= Beginning of Section =

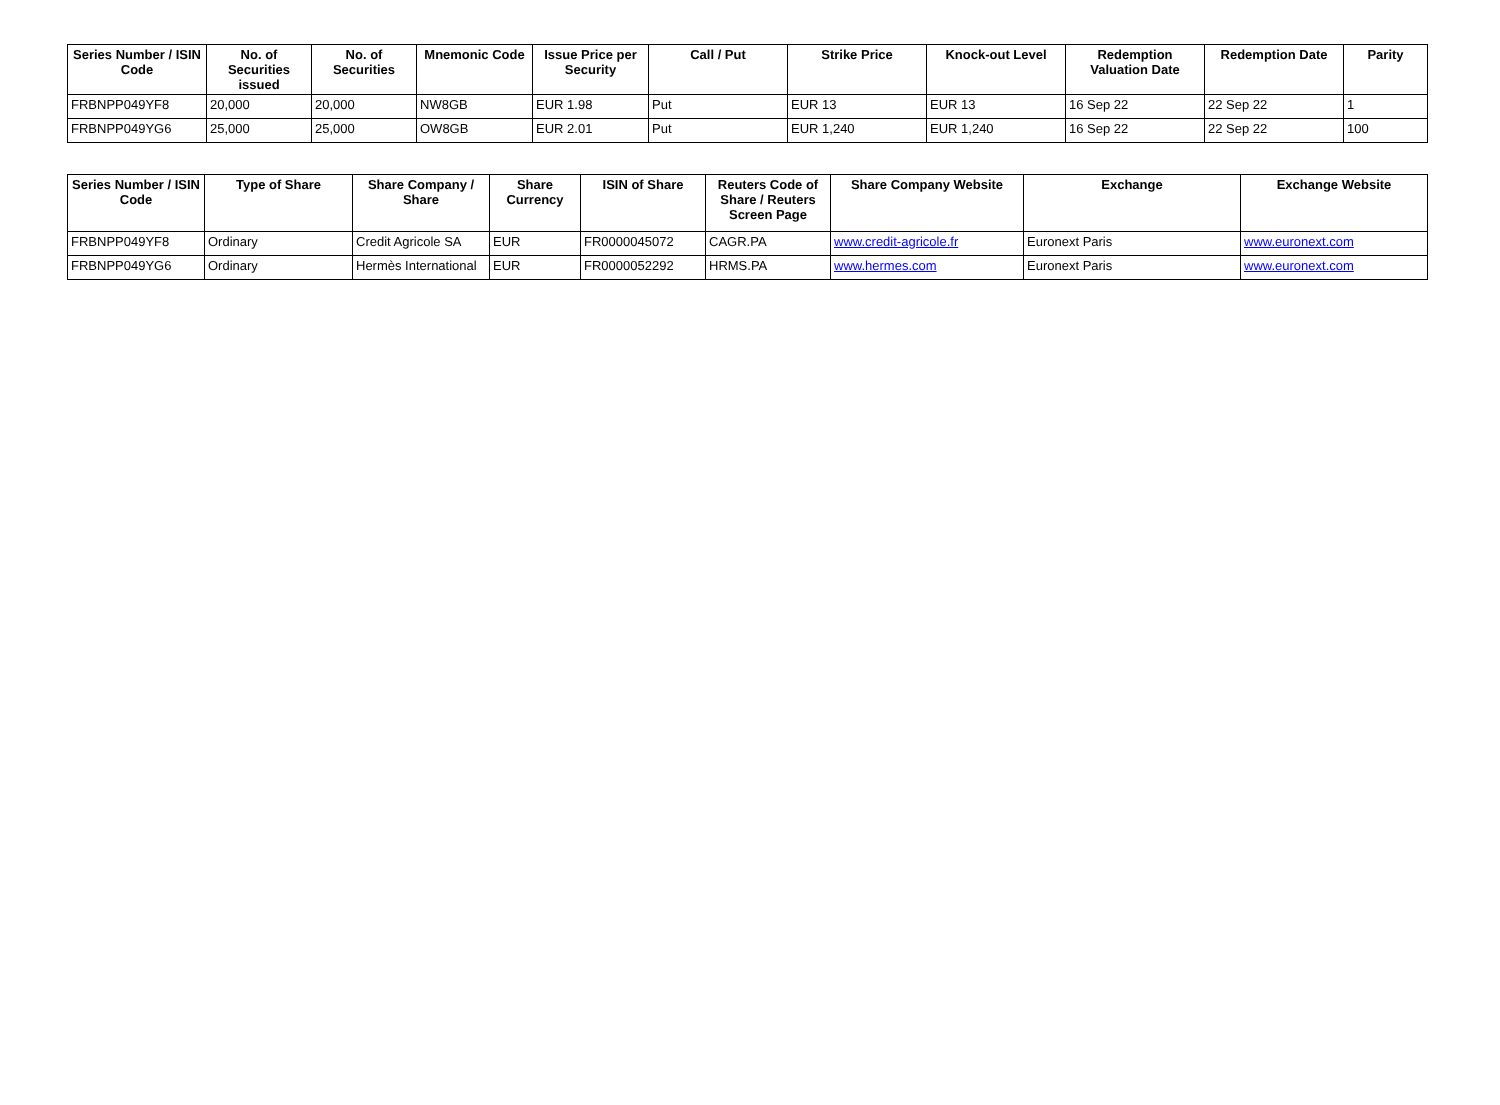| Series Number / ISIN Code | No. of Securities issued | No. of Securities | Mnemonic Code | Issue Price per Security | Call / Put | Strike Price | Knock-out Level | Redemption Valuation Date | Redemption Date | Parity |
| --- | --- | --- | --- | --- | --- | --- | --- | --- | --- | --- |
| FRBNPP049YF8 | 20,000 | 20,000 | NW8GB | EUR 1.98 | Put | EUR 13 | EUR 13 | 16 Sep 22 | 22 Sep 22 | 1 |
| FRBNPP049YG6 | 25,000 | 25,000 | OW8GB | EUR 2.01 | Put | EUR 1,240 | EUR 1,240 | 16 Sep 22 | 22 Sep 22 | 100 |
| Series Number / ISIN Code | Type of Share | Share Company / Share | Share Currency | ISIN of Share | Reuters Code of Share / Reuters Screen Page | Share Company Website | Exchange | Exchange Website |
| --- | --- | --- | --- | --- | --- | --- | --- | --- |
| FRBNPP049YF8 | Ordinary | Credit Agricole SA | EUR | FR0000045072 | CAGR.PA | www.credit-agricole.fr | Euronext Paris | www.euronext.com |
| FRBNPP049YG6 | Ordinary | Hermès International | EUR | FR0000052292 | HRMS.PA | www.hermes.com | Euronext Paris | www.euronext.com |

= End of Section =

__What is being asked__: Output the listing unchanged, pictures excluded.

__Response to the task__:
| Series Number / ISIN Code | No. of Securities issued | No. of Securities | Mnemonic Code | Issue Price per Security | Call / Put | Strike Price | Knock-out Level | Redemption Valuation Date | Redemption Date | Parity |
| --- | --- | --- | --- | --- | --- | --- | --- | --- | --- | --- |
| FRBNPP049YF8 | 20,000 | 20,000 | NW8GB | EUR 1.98 | Put | EUR 13 | EUR 13 | 16 Sep 22 | 22 Sep 22 | 1 |
| FRBNPP049YG6 | 25,000 | 25,000 | OW8GB | EUR 2.01 | Put | EUR 1,240 | EUR 1,240 | 16 Sep 22 | 22 Sep 22 | 100 |
| Series Number / ISIN Code | Type of Share | Share Company / Share | Share Currency | ISIN of Share | Reuters Code of Share / Reuters Screen Page | Share Company Website | Exchange | Exchange Website |
| --- | --- | --- | --- | --- | --- | --- | --- | --- |
| FRBNPP049YF8 | Ordinary | Credit Agricole SA | EUR | FR0000045072 | CAGR.PA | www.credit-agricole.fr | Euronext Paris | www.euronext.com |
| FRBNPP049YG6 | Ordinary | Hermès International | EUR | FR0000052292 | HRMS.PA | www.hermes.com | Euronext Paris | www.euronext.com |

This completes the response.